--- START ---

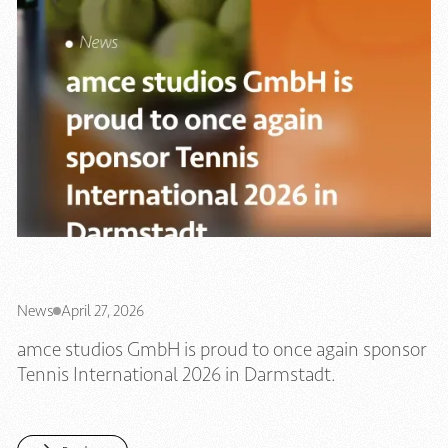
News
April 27, 2026
amce studios GmbH is proud to once again sponsor
Tennis International 2026 in Darmstadt.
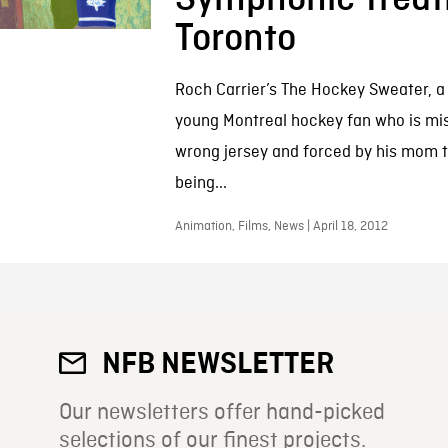
Toronto
Roch Carrier’s The Hockey Sweater, a
young Montreal hockey fan who is mis
wrong jersey and forced by his mom to
being...
Animation, Films, News | April 18, 2012
NFB NEWSLETTER
Our newsletters offer hand-picked
selections of our finest projects.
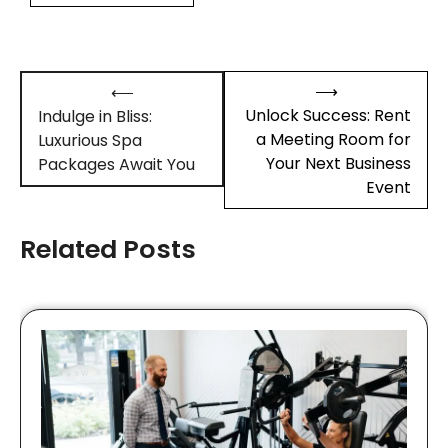
Post
⟶
⟵
navigation
Unlock Success: Rent
Indulge in Bliss:
a Meeting Room for
Luxurious Spa
Your Next Business
Packages Await You
Event
Related Posts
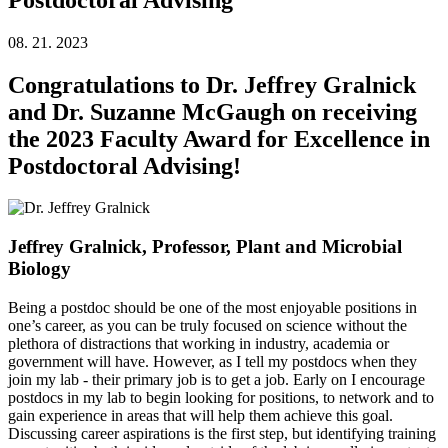
08. 21. 2023
Congratulations to Dr. Jeffrey Gralnick
and Dr. Suzanne McGaugh on receiving
the 2023 Faculty Award for Excellence in
Postdoctoral Advising!
Jeffrey Gralnick, Professor, Plant and Microbial
Biology
Being a postdoc should be one of the most enjoyable positions in
one’s career, as you can be truly focused on science without the
plethora of distractions that working in industry, academia or
government will have. However, as I tell my postdocs when they
join my lab - their primary job is to get a job. Early on I encourage
postdocs in my lab to begin looking for positions, to network and to
gain experience in areas that will help them achieve this goal.
Discussing career aspirations is the first step, but identifying training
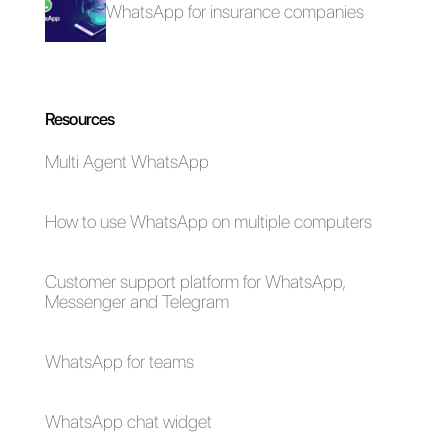
click here.
How to connect
WhatsApp Web on 4
WhatsApp to Google
screens VS
My Business [Guide
WhatsApp Multi
2023]
Agent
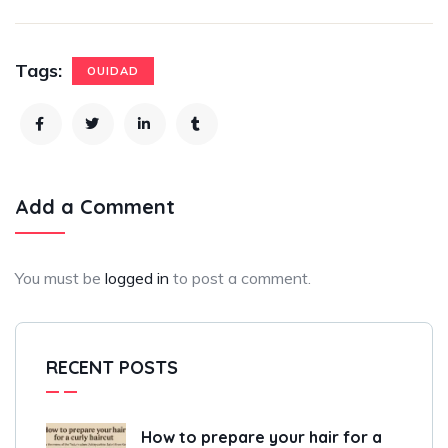
Tags:
OUIDAD
Add a Comment
You must be
logged in
to post a comment.
RECENT POSTS
How to prepare your hair for a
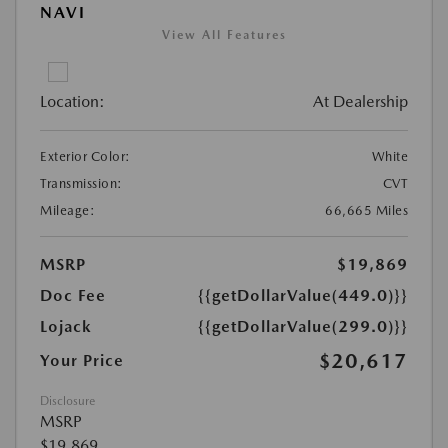
NAVI
View All Features
Location:
At Dealership
Exterior Color:
White
Transmission:
CVT
Mileage:
66,665 Miles
MSRP
$19,869
Doc Fee
{{getDollarValue(449.0)}}
Lojack
{{getDollarValue(299.0)}}
$20,617
Your Price
Disclosure
MSRP
$19,869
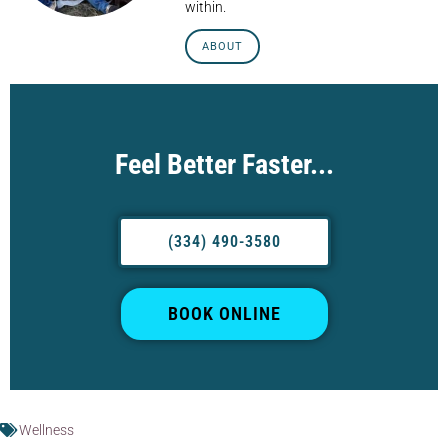
within.
ABOUT
Feel Better Faster...
(334) 490-3580
BOOK ONLINE
Wellness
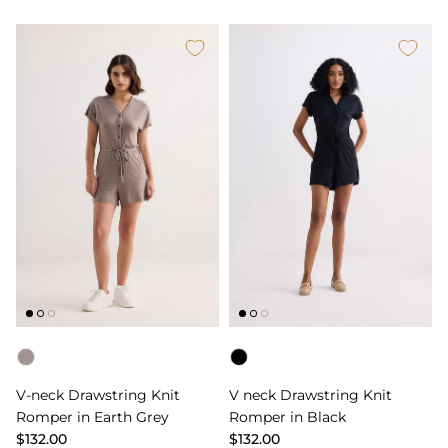
Color
Color
V-neck Drawstring Knit
V neck Drawstring Knit
Romper in Earth Grey
Romper in Black
$132.00
$132.00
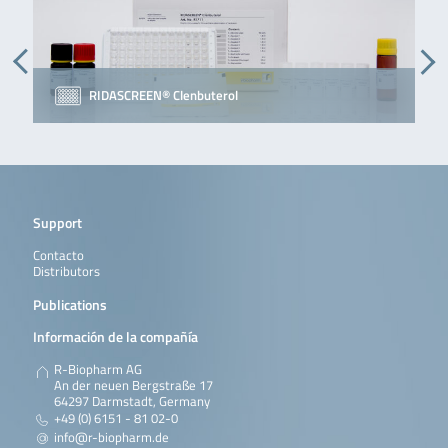
RIDASCREEN® Clenbuterol
Support
Contacto
Distributors
Publications
Información de la compañía
R-Biopharm AG
An der neuen Bergstraße 17
64297 Darmstadt, Germany
+49 (0) 6151 - 81 02-0
info@r-biopharm.de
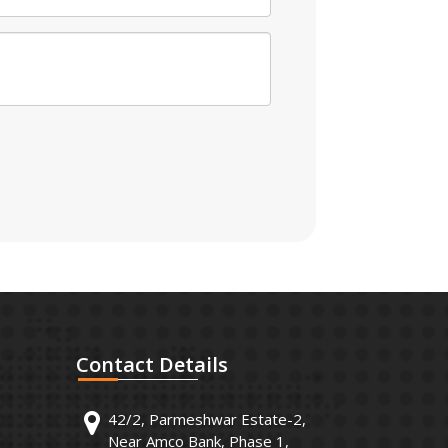
Contact
Details
42/2, Parmeshwar Estate-2,
Near Amco Bank, Phase 1,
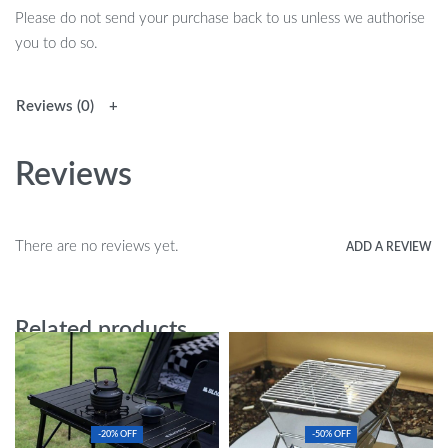
Please do not send your purchase back to us unless we authorise
you to do so.
Reviews (0)
Reviews
There are no reviews yet.
ADD A REVIEW
Related products
-20% OFF
-50% OFF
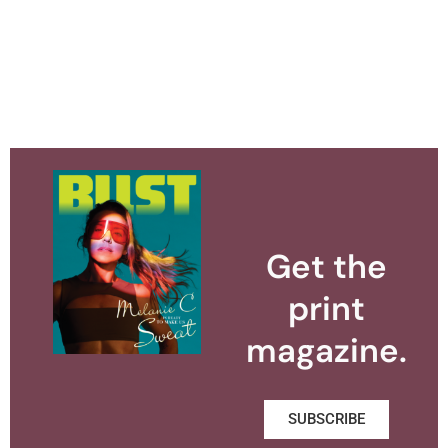
Get the
print
magazine.
SUBSCRIBE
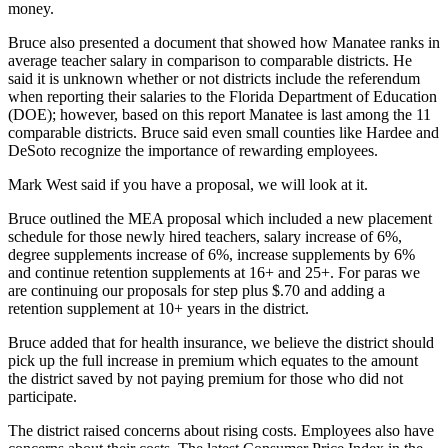
money.
Bruce also presented a document that showed how Manatee ranks in
average teacher salary in comparison to comparable districts. He
said it is unknown whether or not districts include the referendum
when reporting their salaries to the Florida Department of Education
(DOE); however, based on this report Manatee is last among the 11
comparable districts. Bruce said even small counties like Hardee and
DeSoto recognize the importance of rewarding employees.
Mark West said if you have a proposal, we will look at it.
Bruce outlined the MEA proposal which included a new placement
schedule for those newly hired teachers, salary increase of 6%,
degree supplements increase of 6%, increase supplements by 6%
and continue retention supplements at 16+ and 25+. For paras we
are continuing our proposals for step plus $.70 and adding a
retention supplement at 10+ years in the district.
Bruce added that for health insurance, we believe the district should
pick up the full increase in premium which equates to the amount
the district saved by not paying premium for those who did not
participate.
The district raised concerns about rising costs. Employees also have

--- END ---

Work instructions -
Only the lines of the data holding the string "also" are wanted; copy each of them.

Task solution -
Bruce also presented a document that showed how Manatee ranks in
The district raised concerns about rising costs. Employees also have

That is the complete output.